Nous ne fûmes pas plutôt arrivés à la porte de sa demeure, que M. Henderland, à ma grande surprise (car j’étais alors accoutumé à la politesse des Highlanders), me dépassa brutalement, se précipita dans la maison, saisit un pot et une petite cuiller de corne, et se mit à fourrer de la prise dans son nez en quantité démesurée. Puis il éternua copieusement, et me regarda avec un sourire un peu niais.

– C’est un vœu que j’ai fait, dit-il. Je me suis promis de n’en jamais avoir sur moi. Sans doute la privation est grande ; mais quand je songe aux martyrs, non seulement du Covenant écossais, mais des autres lieux de la chrétienté, je rougis de ma mortification.

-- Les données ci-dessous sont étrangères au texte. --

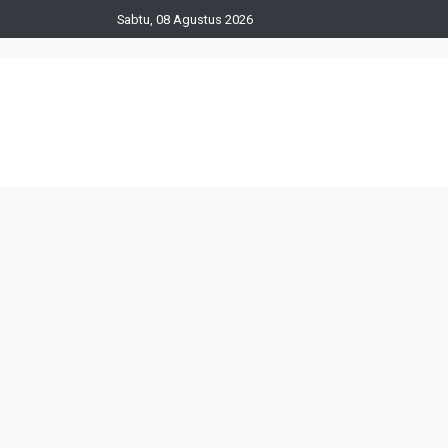
Sabtu, 08 Agustus 2026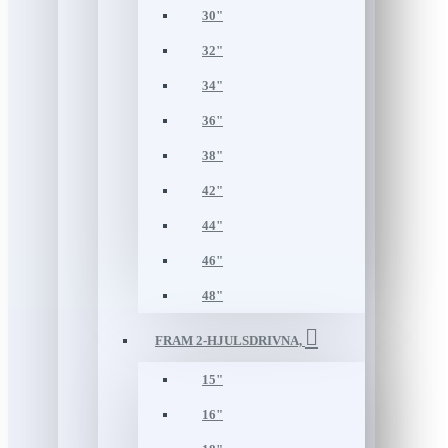
30"
32"
34"
36"
38"
42"
44"
46"
48"
FRAM 2-HJULSDRIVNA,
15"
16"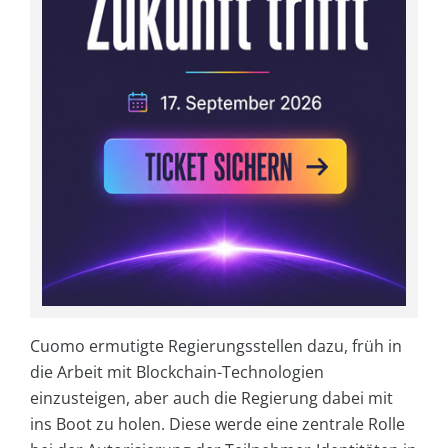
Cuomo ermutigte Regierungsstellen dazu, früh in
die Arbeit mit Blockchain-Technologien
einzusteigen, aber auch die Regierung dabei mit
ins Boot zu holen. Diese werde eine zentrale Rolle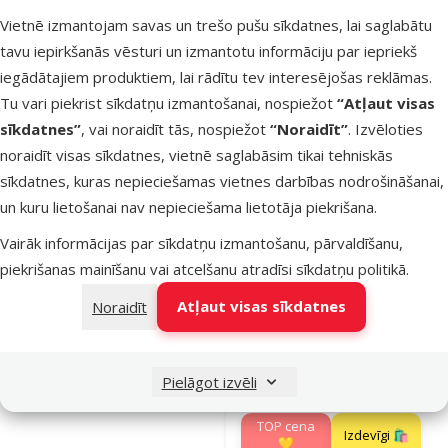
TOP cena
Izdevīgi 🛍️
Vietnē izmantojam savas un trešo pušu sīkdatnes, lai saglabātu
💛
tavu iepirkšanās vēsturi un izmantotu informāciju par iepriekš
iegādātajiem produktiem, lai rādītu tev interesējošas reklāmas.
Noliktavā
Tu vari piekrist sīkdatņu izmantošanai, nospiežot
“Atļaut visas
Bezmaksas
Pie
piegāde
sīkdatnes”
, vai noraidīt tās, nospiežot
“Noraidīt”
. Izvēloties
noraidīt visas sīkdatnes, vietnē saglabāsim tikai tehniskās
sīkdatnes, kuras nepieciešamas vietnes darbības nodrošināšanai,
Atsauksmes
un kuru lietošanai nav nepieciešama lietotāja piekrišana.
Barība suņi
Josera Josi
Vairāk informācijas par sīkdatņu izmantošanu, pārvaldīšanu,
Adult Mini, 2
piekrišanas mainīšanu vai atcelšanu atradīsi
sīkdatņu politikā
.
kg
Atļaut visas sīkdatnes
Noraidīt
Oriģinālā ce
9,99 €
Cena
7,98 €
At
-
Cena par
100 g:
Pielāgot izvēli
0,3 €
TOP cena
Izdevīgi 🛍️
💛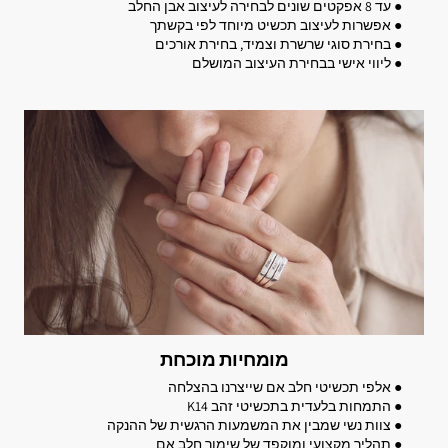
● עד 8 אפקטים שונים לבחירה לעיצוב אבן החלב
● אפשרות לעיצוב תכשיט מיוחד לפי בקשתך
● בחירת סוגי שרשרת וצמיד, בחירת אורכים
● ליווי אישי בבחירת העיצוב המושלם
מומחיות מוכחת
● אלפי תכשיטי חלב אם שייצרנו בהצלחה
● התמחות בלעדית בתכשיטי זהב K14
● צוות נשי שמבין את המשמעות הרגשית של ההנקה
● תהליך מקצועי ומוקפד של שימור חלב אם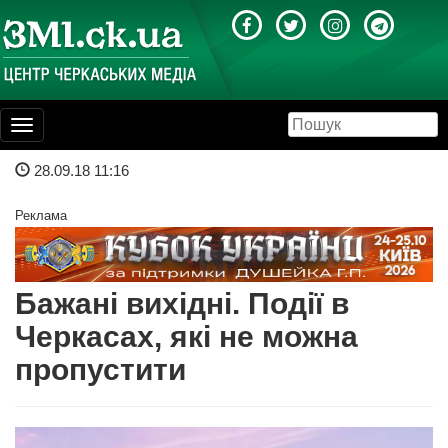
Toggle
navigation
28.09.18 11:16
Реклама
Бажані вихідні. Події в
Черкасах, які не можна
пропустити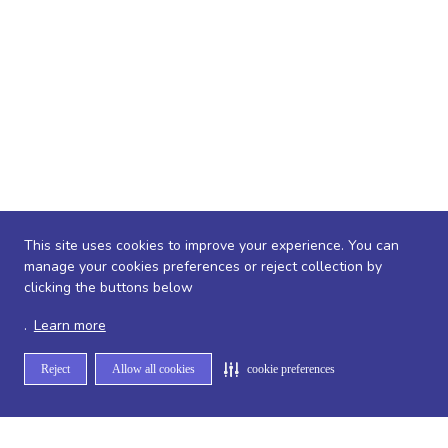
This site uses cookies to improve your experience. You can
manage your cookies preferences or reject collection by
clicking the buttons below
.
Learn more
Reject
Allow all cookies
cookie preferences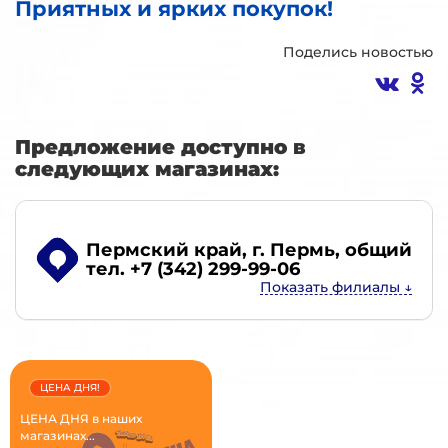
Приятных и ярких покупок!
Поделись новостью
Предложение доступно в
следующих магазинах:
Пермский край, г. Пермь
, общий
тел. +7 (342) 299-99-06
ЦЕНА ДНЯ!
ЦЕНА ДНЯ в наших
магазинах...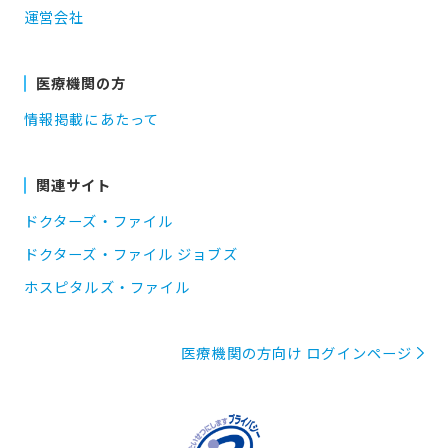
運営会社
医療機関の方
情報掲載にあたって
関連サイト
ドクターズ・ファイル
ドクターズ・ファイル ジョブズ
ホスピタルズ・ファイル
医療機関の方向け ログインページ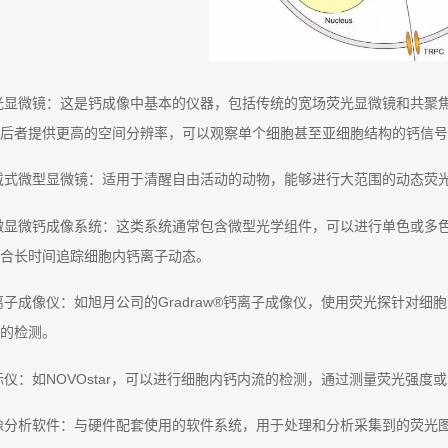
光显微镜：这是钙成像中基本的仪器，包括传统的宽场荧光显微镜和共聚
后者提供更高的空间分辨率，可以观察单个细胞甚至亚细胞结构的钙信号
戴式微型显微镜：适用于清醒自由活动的动物，能够进行大范围的动态荧
微显微钙成像系统：这类系统通常包含微型光学组件，可以进行单色或多
合长时间追踪细胞内钙离子动态。
离子成像仪：如旭月公司的Gradraw®钙离子成像仪，使用荧光探针对
的检测。
标仪：如NOVOstar，可以进行细胞内钙内流的检测，通过测量荧光强
像分析软件：与硬件配套使用的软件系统，用于处理和分析采集到的荧光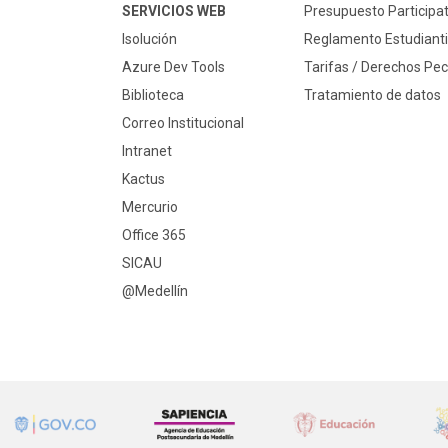
SERVICIOS WEB
Presupuesto Participat
Isolución
Reglamento Estudianti
Azure Dev Tools
Tarifas / Derechos Pec
Biblioteca
Tratamiento de datos
Correo Institucional
Intranet
Kactus
Mercurio
Office 365
SICAU
@Medellín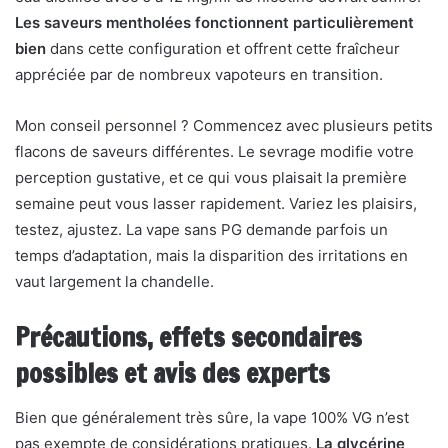
Les saveurs mentholées fonctionnent particulièrement
bien
dans cette configuration et offrent cette fraîcheur
appréciée par de nombreux vapoteurs en transition.
Mon conseil personnel ? Commencez avec plusieurs petits
flacons de saveurs différentes. Le sevrage modifie votre
perception gustative, et ce qui vous plaisait la première
semaine peut vous lasser rapidement. Variez les plaisirs,
testez, ajustez. La vape sans PG demande parfois un
temps d’adaptation, mais la disparition des irritations en
vaut largement la chandelle.
Précautions, effets secondaires
possibles et avis des experts
Bien que généralement très sûre, la vape 100% VG n’est
pas exempte de considérations pratiques.
La glycérine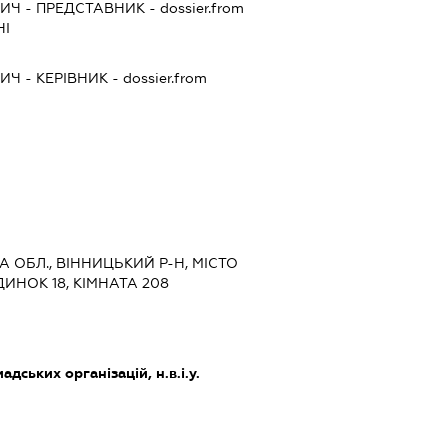
ВИЧ
-
ПРЕДСТАВНИК
- dossier.from
НІ
ВИЧ
-
КЕРІВНИК
- dossier.from
А ОБЛ., ВІННИЦЬКИЙ Р-Н, МІСТО
ДИНОК 18, КІМНАТА 208
дських організацій, н.в.і.у.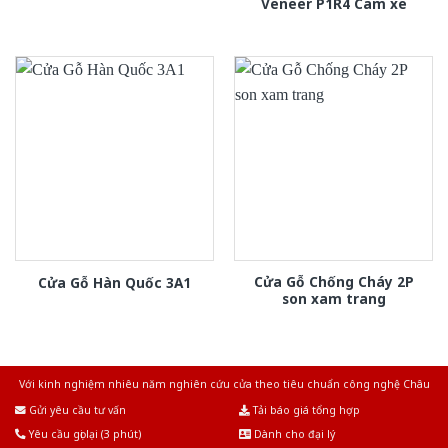
Veneer P1R4 Cam xe
Cửa Gỗ Chống Cháy 2P
Cửa Gỗ Hàn Quốc 3A1
son xam trang
Với kinh nghiệm nhiêu năm nghiên cứu cửa theo tiêu chuẩn công nghệ Châu
Âu.Chúng tôi tự tin là nhà sản xuất & cung cấp hàng đầu tại Việt Nam!
Gửi yêu cầu tư vấn
Tải báo giá tổng hợp
Yêu cầu gọi lại (3 phút)
Dành cho đại lý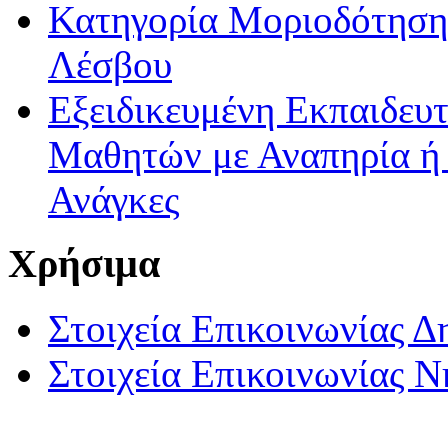
Κατηγορία Μοριοδότησης
Λέσβου
Εξειδικευμένη Εκπαιδευτ
Μαθητών με Αναπηρία ή /
Ανάγκες
Χρήσιμα
Στοιχεία Επικοινωνίας 
Στοιχεία Επικοινωνίας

Quand nous eûmes mangé (et le porridge avec du lait battu formaient toute la nourriture du bonhomme), il prit un air grave et me dit qu’il avait à remplir son devoir envers M. Campbell, c’est-à-dire s’enquérir de l’état de mon âme devant Dieu. Je le trouvais un tantinet ridicule ; mais il n’avait pas encore parlé depuis longtemps que mes yeux se mouillèrent de larmes. Il y a deux choses dont on ne se lasse jamais, la bonté et l’humilité ; nous n’en découvrons guère dans ce monde si dur, chez les gens froids et arrogants ; mais M. Henderland avait sur les lèvres leur langage authentique. Et malgré la fatuité que m’inspiraient mes aventures, dont je m’étais tiré, comme on dit, tambour battant, il m’eut vite fait tomber à genoux auprès d’un simple et pauvre vieillard, à notre commune satisfaction.

Avant d’aller nous mettre au lit, il m’offrit, en guise de viatique, six pence, pris à une réserve minime qu’il gardait dans le mur de torchis de sa maison. Je restai interdit devant cet excès de bonté. Mais il me pressa tellement que je crus plus convenable d’accepter, et je le laissai en conséquence plus pauvre que moi.